Transform the equations to polar coordinates $(r, \theta)$ in the $(x, y)$ plane. Solve the equation for $z$ to find $z(t)$, and hence find $\theta(t)$. Hence, or otherwise, determine (with justification) the $\omega$-limit set for all points $\left(x_{0}, y_{0}, z_{0}\right) \in \mathbb{R}^{3}$.

A2.6 B2.4

comment(i) Define a Liapounov function for a flow $\phi$ on $\mathbb{R}^{n}$. Explain what it means for a fixed point of the flow to be Liapounov stable. State and prove Liapounov's first stability theorem.

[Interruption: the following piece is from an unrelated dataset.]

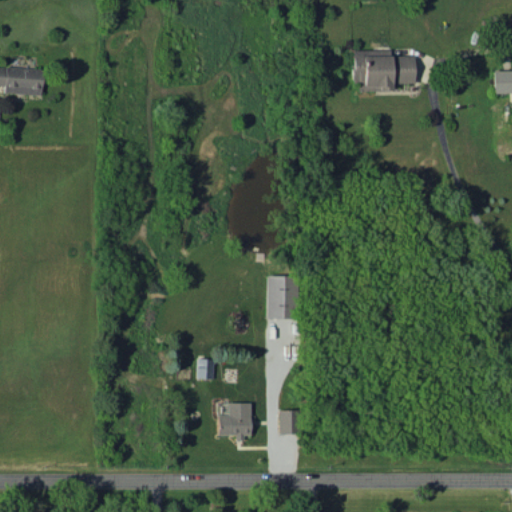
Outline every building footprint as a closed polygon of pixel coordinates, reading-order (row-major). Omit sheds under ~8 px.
[(411,82),(411,54),(387,54),(387,48),(349,48),(349,80),(356,80),(356,89),(389,89),(389,82),(411,82)] [(0,84),(1,84),(0,91),(38,93),(39,68),(0,65),(0,84)] [(511,99),(511,68),(490,69),(490,92),(506,91),(506,100),(511,99)] [(264,316),(291,317),(292,275),(265,274),(264,316)] [(194,376),(210,377),(211,358),(195,357),(194,376)] [(216,434),(233,434),(233,436),(248,436),(248,401),(226,401),(226,413),(215,413),(216,434)] [(276,432),(294,432),(295,409),(277,408),(276,432)]
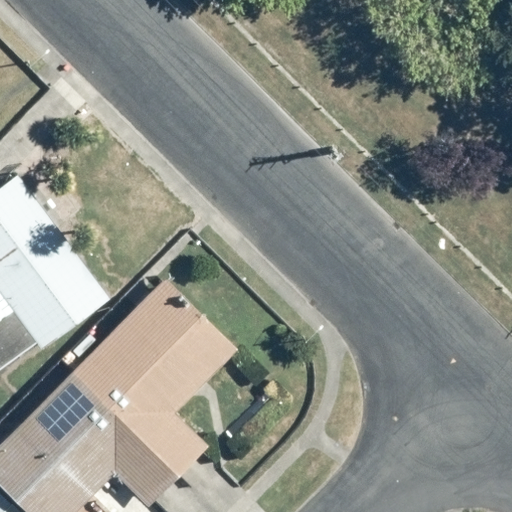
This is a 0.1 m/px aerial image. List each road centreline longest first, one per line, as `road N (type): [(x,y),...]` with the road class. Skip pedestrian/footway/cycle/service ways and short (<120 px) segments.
road 1 (residential): [(99,0),(479,377)]
road 2 (residential): [(349,511),(479,377)]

(ii) Consider the damped pendulum

$\ddot{\theta}+k \dot{\theta}+\sin \theta=0,$

where $k>0$. Show that there are just two fixed points (considering the phase space as an infinite cylinder), and that one of these is the origin and is Liapounov stable. Show further that the origin is asymptotically stable, and that the the $\omega$-limit set of each point in the phase space is one or other of the two fixed points, justifying your answer carefully.

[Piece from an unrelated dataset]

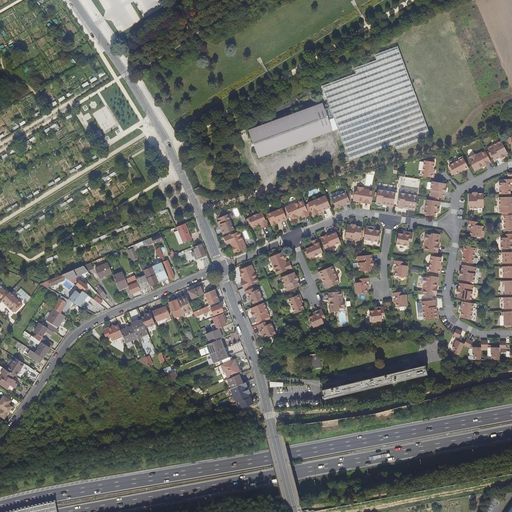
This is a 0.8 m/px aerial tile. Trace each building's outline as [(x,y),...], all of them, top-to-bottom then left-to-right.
[(432,137),(398,46),(374,54),(377,60),(354,68),(356,73),(322,85),(349,161),(395,144),(397,149),(432,137)] [(248,130),(258,158),(333,131),(323,102),(248,130)] [(503,156),(507,154),(500,140),(487,147),(494,160),(500,158),(499,156),(502,154),(503,156)] [(481,166),(490,161),(484,150),(476,155),(475,154),(469,157),(471,162),(471,165),(475,172),(482,167),(481,166)] [(455,174),(461,171),(468,168),(462,156),(458,158),(459,160),(450,165),(455,174)] [(420,176),(433,178),(434,170),(435,162),(425,161),(423,171),(421,171),(420,176)] [(511,189),(511,188),(511,179),(504,179),(504,183),(500,183),(500,194),(511,194),(511,191),(511,189)] [(446,184),(432,181),(430,196),(444,198),(445,192),(443,192),(444,187),(446,188),(446,184)] [(362,201),(372,202),(374,190),(365,189),(365,188),(358,187),(357,193),(355,195),(354,201),(362,202),(362,201)] [(388,204),(394,205),(396,191),(379,188),(378,191),(378,195),(377,201),(378,201),(378,203),(382,203),(383,203),(384,200),(388,201),(388,203),(388,204)] [(342,204),(350,201),(345,189),(341,191),(342,193),(332,197),(336,207),(342,204)] [(409,209),(416,210),(417,198),(418,196),(400,193),(398,206),(399,207),(400,208),(403,208),(405,207),(405,205),(409,206),(409,208),(409,209)] [(469,208),(484,208),(483,195),(483,193),(477,194),(477,196),(473,196),(473,194),(469,194),(469,208)] [(318,211),(330,206),(326,195),(308,202),(308,203),(310,206),(313,214),(318,212),(318,211)] [(511,205),(511,202),(511,201),(511,197),(499,198),(500,213),(502,213),(503,215),(511,214),(511,205)] [(302,216),(309,214),(303,199),(286,206),(291,218),(295,216),(298,215),(301,214),(302,216)] [(437,210),(439,210),(439,211),(441,202),(427,200),(425,213),(436,215),(437,212),(437,210)] [(271,224),(287,218),(282,207),(267,214),(271,224)] [(262,227),(268,225),(262,211),(249,217),(252,226),(258,223),(260,223),(261,224),(262,227)] [(223,234),(235,229),(228,213),(216,218),(219,224),(220,224),(221,228),(220,228),(223,234)] [(511,214),(503,215),(501,215),(501,220),(504,220),(504,231),(511,230),(511,214)] [(471,230),(471,232),(470,235),(481,237),(483,225),(477,225),(478,222),(469,220),(468,230),(469,230),(471,230)] [(184,223),(176,226),(177,230),(173,232),(178,244),(190,239),(184,223)] [(361,237),(363,237),(364,231),(362,230),(363,227),(356,226),(355,228),(352,227),(352,225),(348,224),(346,238),(360,241),(361,239),(361,237)] [(366,226),(364,239),(379,241),(380,231),(378,230),(376,230),(376,228),(376,227),(366,226)] [(235,253),(247,248),(240,231),(225,237),(228,243),(230,242),(232,246),(233,249),(235,253)] [(325,248),(341,242),(336,231),(320,238),(325,248)] [(404,234),(401,234),(398,233),(396,244),(408,246),(408,241),(411,242),(413,233),(404,231),(404,232),(404,234)] [(162,239),(160,233),(151,237),(153,243),(162,239)] [(438,243),(439,243),(440,234),(433,233),(431,235),(426,234),(425,241),(426,241),(424,251),(436,253),(438,243)] [(511,245),(511,244),(511,243),(511,233),(505,234),(505,237),(501,238),(501,249),(511,248),(511,245)] [(144,247),(153,243),(151,237),(141,241),(143,246),(144,247)] [(311,247),(320,245),(317,239),(311,241),(312,244),(313,246),(311,247)] [(201,243),(193,247),(194,250),(191,251),(193,256),(194,256),(196,259),(206,255),(201,243)] [(318,254),(323,252),(320,245),(311,247),(306,249),(309,257),(313,256),(314,256),(318,255),(318,254)] [(465,246),(464,254),(463,261),(473,263),(475,252),(477,253),(478,248),(465,246)] [(138,257),(134,248),(128,250),(132,259),(138,257)] [(511,262),(511,251),(503,252),(503,263),(511,262)] [(277,274),(292,268),(289,262),(286,263),(285,260),(283,257),(281,252),(278,253),(277,252),(272,255),(272,256),(270,257),(277,274)] [(374,269),(373,265),(372,265),(371,261),(373,261),(372,254),(357,256),(359,271),(374,269)] [(427,271),(439,273),(441,265),(442,258),(431,256),(429,267),(427,267),(427,271)] [(396,270),(396,272),(395,275),(406,277),(408,266),(403,265),(403,262),(402,261),(403,259),(397,258),(396,260),(395,260),(393,270),(394,270),(396,270)] [(165,270),(167,277),(169,276),(170,279),(174,277),(167,260),(163,262),(166,269),(165,270)] [(86,269),(87,271),(93,268),(91,262),(83,265),(86,269)] [(167,277),(165,270),(161,262),(152,266),(152,267),(159,281),(168,277),(167,277)] [(112,273),(108,263),(95,269),(99,278),(112,273)] [(75,274),(86,269),(83,265),(62,274),(63,275),(70,280),(75,278),(74,276),(76,276),(75,274)] [(244,288),(259,282),(252,265),(240,270),(241,274),(243,277),(244,280),(241,282),(244,288)] [(474,281),(476,267),(462,265),(461,271),(463,272),(462,275),(461,275),(460,279),(462,280),(467,280),(467,282),(471,283),(472,281),(474,281)] [(511,278),(511,266),(503,267),(503,278),(511,278)] [(159,282),(159,281),(152,267),(143,271),(145,275),(149,285),(150,286),(159,282)] [(325,281),(323,282),(323,284),(324,287),(325,288),(338,283),(332,267),(318,272),(321,279),(322,278),(323,278),(325,281)] [(119,289),(128,286),(122,272),(113,275),(119,289)] [(293,277),(295,276),(293,272),(280,278),(286,291),(299,286),(297,280),(295,280),(293,277)] [(65,280),(63,275),(49,280),(51,285),(65,280)] [(140,289),(149,285),(145,275),(140,277),(139,276),(136,277),(137,279),(136,279),(137,282),(140,289)] [(435,286),(436,286),(438,278),(430,276),(428,278),(423,277),(422,284),(423,284),(421,294),(433,295),(435,286)] [(367,288),(369,287),(370,287),(369,278),(361,279),(361,282),(355,283),(357,294),(368,292),(367,290),(367,288)] [(80,280),(77,284),(84,290),(88,286),(80,280)] [(511,294),(511,280),(502,281),(502,285),(505,285),(505,294),(510,294),(511,294)] [(141,290),(140,289),(137,282),(128,286),(131,294),(141,290)] [(468,299),(470,299),(471,299),(473,285),(459,282),(458,289),(460,290),(460,293),(458,293),(457,297),(464,298),(464,300),(467,300),(468,299)] [(185,292),(186,295),(188,300),(203,294),(200,286),(185,292)] [(103,297),(106,295),(101,288),(98,290),(103,297)] [(251,299),(251,300),(253,304),(264,299),(259,289),(254,291),(253,288),(245,291),(249,300),(249,299),(251,299)] [(219,301),(214,289),(205,293),(209,305),(214,303),(219,301)] [(49,293),(57,299),(59,297),(60,295),(52,290),(49,293)] [(331,302),(330,303),(331,311),(338,310),(340,308),(345,308),(344,301),(343,301),(342,291),(330,292),(331,302)] [(408,305),(407,294),(401,295),(400,291),(392,293),(393,302),(394,302),(396,302),(396,303),(396,307),(408,305)] [(10,292),(1,301),(6,305),(7,304),(10,307),(9,308),(13,312),(22,304),(10,292)] [(101,304),(104,300),(97,295),(94,299),(101,304)] [(193,311),(188,300),(186,295),(177,299),(181,309),(184,315),(193,311)] [(301,302),(298,295),(287,300),(288,304),(290,303),(294,313),(304,310),(301,302)] [(75,303),(63,296),(61,298),(69,303),(73,306),(75,303)] [(54,309),(55,308),(61,298),(59,297),(57,299),(54,304),(52,307),(54,309)] [(61,298),(55,308),(60,312),(62,309),(65,311),(67,309),(65,308),(69,303),(61,298)] [(178,311),(181,309),(177,299),(177,298),(169,302),(175,317),(180,315),(178,311)] [(52,307),(54,304),(46,299),(44,302),(52,307)] [(434,308),(437,307),(436,307),(438,305),(437,302),(436,300),(422,302),(424,320),(439,318),(438,311),(437,311),(435,312),(434,308)] [(463,301),(462,310),(461,317),(472,319),(473,307),(475,308),(476,304),(463,301)] [(216,306),(214,303),(209,305),(214,316),(221,313),(222,313),(221,311),(222,311),(220,304),(216,306)] [(265,319),(269,317),(270,317),(264,303),(251,308),(252,312),(254,312),(256,316),(254,316),(256,322),(257,322),(257,324),(266,321),(265,319)] [(165,306),(152,311),(156,321),(169,316),(165,306)] [(382,315),(385,315),(384,307),(375,308),(375,311),(373,311),(370,311),(371,322),(382,321),(382,315)] [(202,308),(193,311),(195,316),(204,313),(202,308)] [(66,316),(54,309),(47,319),(58,327),(66,316)] [(318,313),(316,314),(309,317),(314,327),(324,323),(322,318),(325,317),(322,309),(317,311),(318,313)] [(509,327),(509,326),(509,325),(511,325),(511,324),(511,311),(502,312),(502,315),(500,315),(501,325),(505,325),(506,327),(509,327)] [(150,312),(145,314),(146,314),(145,315),(141,317),(142,319),(146,327),(155,324),(150,312)] [(226,325),(221,313),(214,316),(212,317),(217,329),(218,328),(226,325)] [(148,333),(146,327),(142,319),(132,323),(132,325),(137,336),(137,337),(148,333)] [(46,321),(44,325),(54,332),(56,334),(59,330),(46,321)] [(52,335),(54,332),(44,325),(40,322),(34,331),(38,334),(35,338),(50,348),(51,348),(54,344),(42,337),(46,331),(52,335)] [(263,333),(263,335),(265,338),(266,337),(268,343),(270,343),(272,343),(272,341),(270,336),(275,334),(271,323),(266,325),(265,322),(257,326),(260,334),(262,333),(263,333)] [(18,341),(19,339),(13,335),(19,325),(15,323),(13,326),(7,334),(18,341)] [(113,340),(123,336),(120,330),(118,324),(114,325),(112,326),(112,325),(103,329),(107,338),(112,337),(113,340)] [(130,339),(137,336),(132,325),(120,330),(123,336),(127,345),(132,343),(130,339)] [(222,337),(218,328),(217,329),(212,331),(206,333),(210,342),(220,338),(222,337)] [(458,337),(459,338),(462,332),(456,329),(454,334),(453,335),(458,337)] [(187,340),(193,338),(190,330),(184,333),(187,340)] [(49,351),(50,348),(35,338),(33,341),(40,345),(35,353),(41,357),(43,358),(47,352),(49,351)] [(210,353),(224,348),(220,338),(210,342),(206,344),(210,353)] [(470,347),(471,345),(473,341),(466,338),(464,344),(463,344),(470,347)] [(454,354),(458,356),(463,344),(464,344),(462,343),(456,341),(452,349),(456,351),(454,354)] [(35,353),(22,344),(19,349),(38,361),(41,357),(35,353)] [(172,348),(166,350),(168,354),(174,352),(175,355),(182,352),(180,345),(172,348)] [(494,360),(499,360),(500,348),(499,347),(497,347),(491,347),(491,356),(494,356),(494,360)] [(224,348),(210,353),(214,362),(229,356),(229,355),(227,356),(224,348)] [(320,368),(319,354),(310,355),(311,369),(320,368)] [(141,358),(144,366),(153,363),(151,355),(141,358)] [(7,370),(12,373),(20,361),(15,358),(7,370)] [(224,380),(227,379),(239,373),(241,373),(235,359),(218,366),(224,380)] [(24,363),(20,361),(12,373),(14,375),(16,376),(24,363)] [(427,375),(425,365),(323,390),(324,396),(322,396),(323,399),(325,398),(325,399),(427,375)] [(30,367),(27,372),(37,377),(39,372),(30,367)] [(0,373),(0,383),(4,386),(12,373),(7,370),(4,368),(0,373)] [(12,373),(4,386),(10,390),(12,387),(14,388),(17,384),(15,382),(12,381),(14,379),(12,378),(14,375),(12,373)] [(243,383),(239,373),(227,379),(231,388),(243,383)] [(232,394),(226,397),(229,405),(236,402),(232,394)] [(0,407),(1,408),(0,409),(0,416),(4,419),(8,412),(7,411),(9,408),(11,409),(12,407),(8,404),(10,400),(4,396),(0,402),(0,407)]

[You should state carefully any theorems you use in your answer, but you need not prove them.]

A3.6 B3.4

comment(i) Define a hyperbolic fixed point $x_{0}$ of a flow determined by a differential equation $\dot{x}=f(x)$ where $x \in R^{n}$ and $f$ is $C^{1}$ (i.e. differentiable). State the Hartman-Grobman Theorem for flow near a hyperbolic fixed point. For nonlinear flows in $R^{2}$ with a hyperbolic fixed point $x_{0}$, does the theorem necessarily allow us to distinguish, on the basis of the linearized flow near $x_{0}$ between (a) a stable focus and a stable node; and (b) a saddle and a stable node? Justify your answers briefly.

(ii) Show that the system:

$\begin{aligned} &\dot{x}=-(\mu+1)+(\mu-3) x-y+6 x^{2}+12 x y+5 y^{2}-2 x^{3}-6 x^{2} y-5 x y^{2} \\ &\dot{y}=2-2 x+(\mu-5) y+4 x y+6 y^{2}-2 x^{2} y-6 x y^{2}-5 y^{3} \end{aligned}$

has a fixed point $\left(x_{0}, 0\right)$ on the $x$-axis. Show that there is a bifurcation at $\mu=0$ and determine the stability of the fixed point for $\mu>0$ and for $\mu<0$.

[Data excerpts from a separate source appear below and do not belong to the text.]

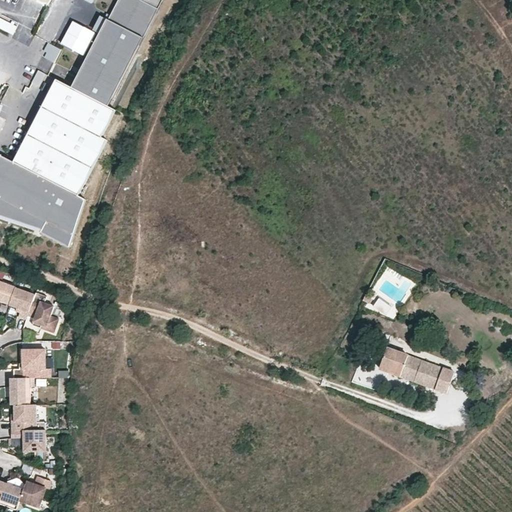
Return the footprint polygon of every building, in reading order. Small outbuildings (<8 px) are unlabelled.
[(135,0),(157,12),(163,0),(135,0)] [(98,28),(104,15),(99,13),(93,26),(98,28)] [(0,27),(14,32),(17,24),(0,17),(0,27)] [(145,38),(109,19),(74,88),(111,107),(145,38)] [(50,43),(44,55),(54,60),(60,48),(50,43)] [(102,137),(116,110),(74,88),(57,80),(15,162),(0,190),(0,197),(47,222),(44,228),(42,233),(70,247),(86,199),(79,195),(107,140),(102,137)] [(0,197),(0,190),(15,162),(2,155),(0,158),(0,213),(44,228),(47,222),(0,197)] [(0,300),(9,304),(15,287),(0,281),(0,300)] [(27,315),(34,294),(15,287),(9,304),(9,305),(20,309),(18,316),(26,319),(27,315)] [(52,316),(56,307),(47,304),(50,297),(35,292),(34,294),(27,315),(34,317),(32,324),(53,332),(58,318),(52,316)] [(445,367),(448,354),(420,345),(415,357),(388,347),(381,368),(448,393),(455,371),(445,367)] [(45,377),(45,368),(40,368),(39,349),(17,349),(17,368),(14,368),(14,378),(28,377),(45,377)] [(32,404),(32,386),(28,386),(28,377),(14,378),(11,378),(11,386),(11,404),(14,404),(32,404)] [(38,429),(38,404),(32,404),(14,404),(14,414),(15,421),(11,421),(12,430),(24,429),(38,429)] [(24,437),(24,429),(12,430),(12,438),(24,437)] [(47,451),(46,429),(38,429),(24,429),(24,437),(25,451),(47,451)] [(40,507),(46,488),(49,489),(51,485),(50,481),(37,476),(35,484),(27,481),(26,485),(20,500),(40,507)] [(20,500),(26,485),(19,478),(17,477),(8,481),(7,483),(0,480),(0,503),(1,503),(3,498),(19,503),(19,504),(20,500)] [(17,509),(19,504),(19,503),(3,498),(1,503),(17,509)]
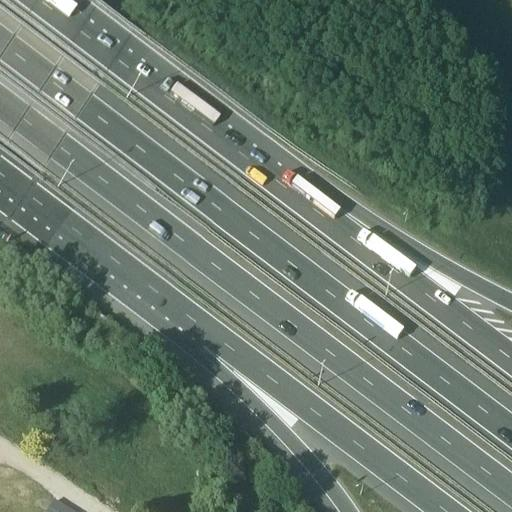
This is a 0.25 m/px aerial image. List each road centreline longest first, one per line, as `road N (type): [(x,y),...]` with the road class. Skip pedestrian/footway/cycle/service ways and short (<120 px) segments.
road 1 (motorway): [(0,102),(511,491)]
road 2 (motorway): [(511,430),(0,43)]
road 3 (motorway): [(301,200),(39,0)]
road 4 (motorway): [(212,334),(446,511)]
road 5 (motorway): [(0,174),(212,334)]
road 6 (motorway): [(511,360),(301,200)]
road 7 (motorway): [(511,302),(301,200)]
road 8 (motorway): [(212,334),(346,511)]
road 9 (secondary): [(0,173),(113,0)]
road 10 (secondary): [(67,0),(0,102)]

Make a linear change of variables of the form $u=x-x_{0}+\alpha y, v=x-x_{0}+\beta y$, where $\alpha$ and $\beta$ are constants to be determined, to bring the system into the form:

$\begin{aligned} &\dot{u}=v+u\left[\mu-\left(u^{2}+v^{2}\right)\right] \\ &\dot{v}=-u+v\left[\mu-\left(u^{2}+v^{2}\right)\right] \end{aligned}$

and hence determine whether the periodic orbit produced in the bifurcation is stable or unstable, and whether it exists in $\mu<0$ or $\mu>0$.

A4.6

commentWrite a short essay about periodic orbits in flows in two dimensions. Your essay should include criteria for the existence and non-existence of periodic orbits, and should mention (with sketches) at least two bifurcations that create or destroy periodic orbits in flows as a parameter is altered (though a detailed analysis of any bifurcation is not required).